View on Semantic Scholar

Summary

The paper introduces Copra, an agent leveraging GPT-4's in-context learning combined with intelligent search and step-by-step environment interaction for formal theorem-proving.
Copra achieves competitive performance on Lean and Coq benchmarks, demonstrating that in-context learning with search can rival or surpass fine-tuned systems in efficiency.
This approach highlights the potential of general-purpose LLMs like GPT-4 to generalize across formal systems and bridge neural-symbolic methods for complex reasoning tasks.

An In-Context Learning Agent for Formal Theorem-Proving

The paper "An In-Context Learning Agent for Formal Theorem-Proving" explores a novel approach to automatic theorem-proving utilizing in-context learning capabilities of contemporary LLMs, particularly GPT-4. The researchers introduce a system named Copra, which contrasts with existing paradigms that depend heavily on fine-tuned models trained explicitly on formal proofs from specific environments like Lean or Coq.

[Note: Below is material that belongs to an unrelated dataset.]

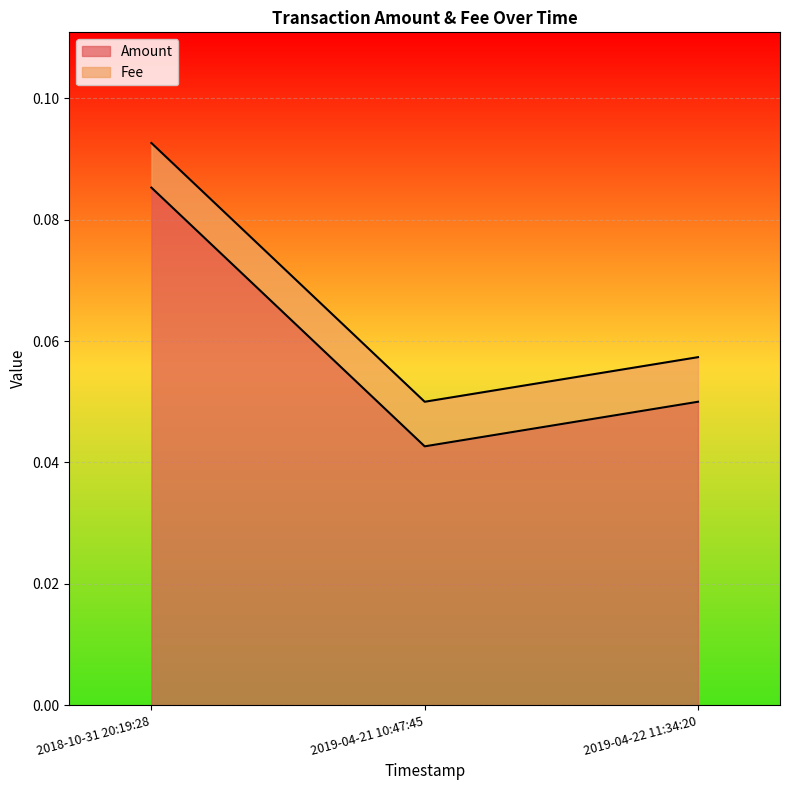

What is the maximum value shown in the chart?

0.1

Overview and Contributions

The heart of Copra lies in leveraging in-context learning, which uses the LLM's ability to adapt to different contexts provided by prompts to predict the next proof step. Here, GPT-4 is deployed from within a stateful search algorithm, in which each proposed tactic is executed in the theorem-proving environment. The failure or success of tactics informs subsequent moves, illustrating a dynamic interplay between LLM predictions and environment feedback.

Copra's approach is characterized by several key features:

Integration of Intelligent Search: By invoking the LLM iteratively as part of a backtracking search, Copra goes beyond mere few-shot inference. It discerns which tactics make genuine progress by checking the simplicity of resulting proof states as compared to previous states.
Retrieval-Augmented Contexts: The system utilizes external databases for lemma and theorem retrieval, thus reinforcing the model's capacity to deduce formal proofs without explicit environment-centric fine-tuning.
Interactive Theorem Proving: Rather than pre-committing to an entire proof sequence at once, Copra interacts with the theorem-proving environment step-by-step, utilizing execution feedback to avoid pitfalls like cyclic dependencies or inefficient tactic sequences. This interactivity introduces robustness against hallucinations often associated with LLM outputs.
General-Purpose LLM Utilization: Remarkably, the approach demonstrates the power of a black-box LLM when combined with intelligent prompting and environment interaction, achieving competitive results across differing theorem-proving frameworks without bespoke model training for each.

Results and Implications

Empirically, Copra's efficacy is tested on benchmarks from both Lean's mathematics library (mathlib) and Coq's CompCert. Notably, Copra surpasses few-shot GPT-4 invocations, illustrating that the synergy of search and LLM-guided step-taking is integral to success. Against other state-of-the-art systems, the approach shows comparable performance, outmatching some finetuned systems in Lean tasks like the miniF2F benchmark in terms of queries needed per proof, indicating enhanced efficiency.

Copra underscores the potential of LLMs like GPT-4 to generalize across multiple domains within theorem proving, suggesting advancements in AI applications from mathematics to software verification. The method bridges the gap between purely neural and purely symbolic approaches, leveraging strengths from each to navigate complex proof spaces effectively.

Speculation on Future Directions

Looking forward, this research paves multiple avenues for exploration, among them:

Fine-Tuning and Scaling: Validating whether LLMs smaller or comparable to GPT-4 can approach these tasks with augmented in-context learning through symbolic data-driven synthesis strategies could propose cost-effective alternatives.
Cross-Domain Adaptability: Extending the current methodology to other formal systems that incorporate inherent decision procedures or tactics could reveal the universality of this technique.

Through Copra, the paper illustrates a significant stride in harnessing the contextual understanding inherent in LLMs beyond routine NLP tasks, pushing the boundaries of their applicability to domains demanding high precision and iterative learning, such as formal theorem-proving.